COMPREHEND COMPLEX CONFIGURATIONS Flint doesn't just check firewalls for problems. It also fully understands the meanings of configuration lines, and breaks them down for you by service or by interface, so you can see at a glance what any given firewall is doing.

Flint is written in Ruby on Rails and is available to run in a virtual machine along with the source code. You can even rebrand and extend Flint to resell if you would like. Of course in conjunction with Matasano's Playbook you may get more out of it, but Flint still provides lots of value as a stand alone tool.

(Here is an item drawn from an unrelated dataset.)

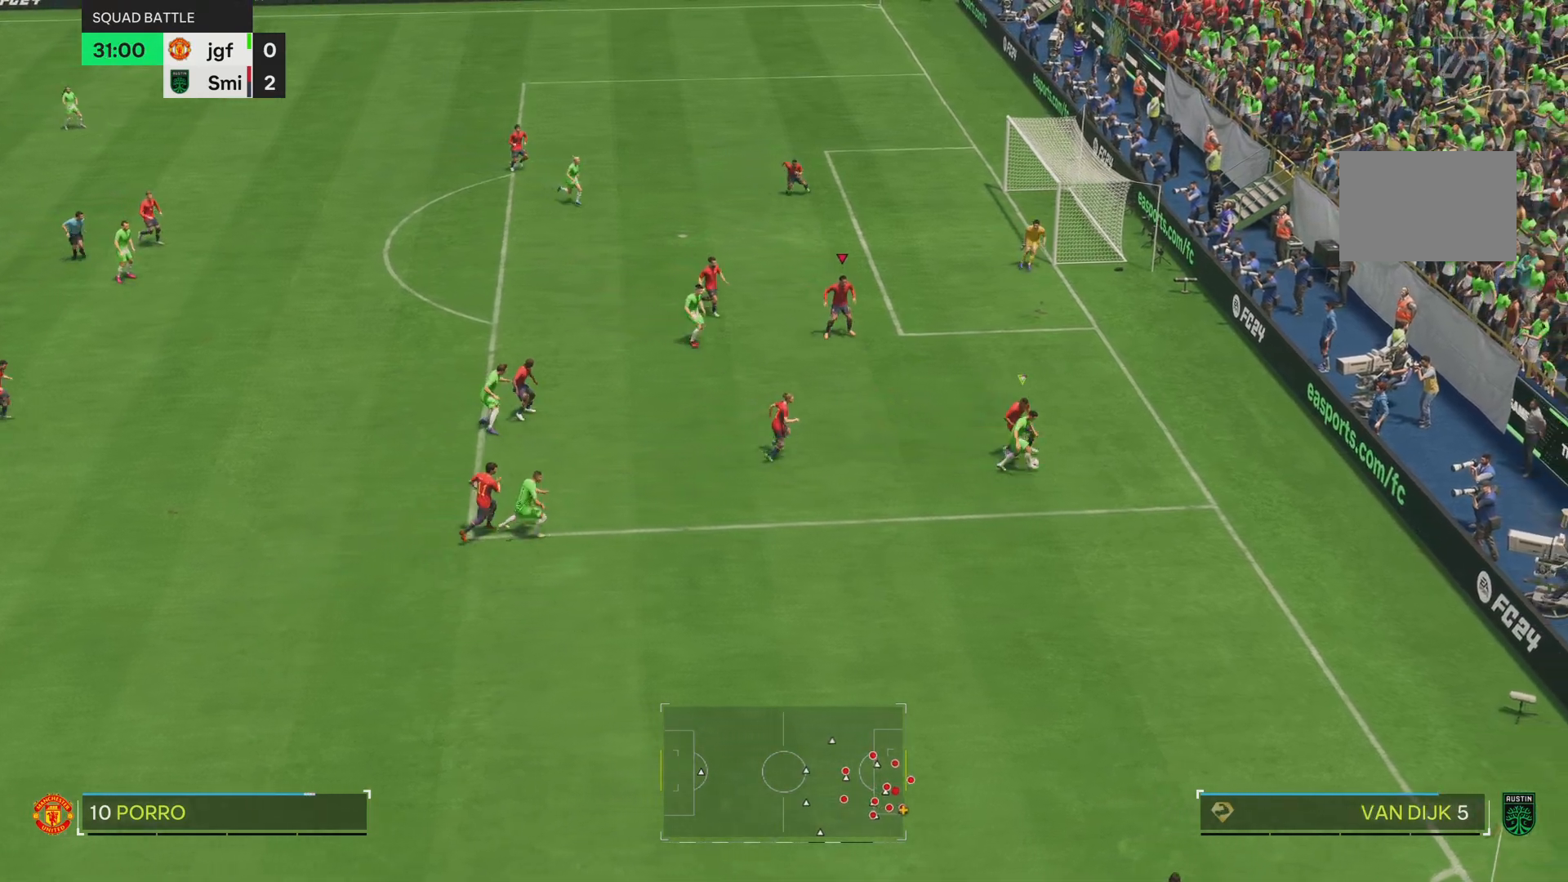
{"buttons": ["R2"], "left_stick": "down", "right_stick": "center", "events": [[100, "left_stick", "down"], [217, "R1", "up"]]}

As I mentioned earlier another company in this space is Secure Passage. SP was spun out from Fishnet Security around the Firemon product that was developed to help Fishnet manage their customers large firewall deployments. It has a ton of functionality and manages across most of the major firewall brands and some other security devices.

Though not an open source tool. Firemon does have an interesting open source like community play. Firemon has open APIs that have allowed both Secure Passage and a number of other developers and customers to write very useful extensions for Firemon.

Secure Passage has now launched their Nexus Firemon community where these extensions are made available for free to other users. Anyone is free to contribute and use the extensions available on Nexus. This is all made possible by the use of open APIs and closely follows what we see in successful open source communities.

Firewall management can be an intimidating and messy exercise, but with open source tools like Flint and open APIs like those in Firemon, you can leverage the open source model to do a better job of it.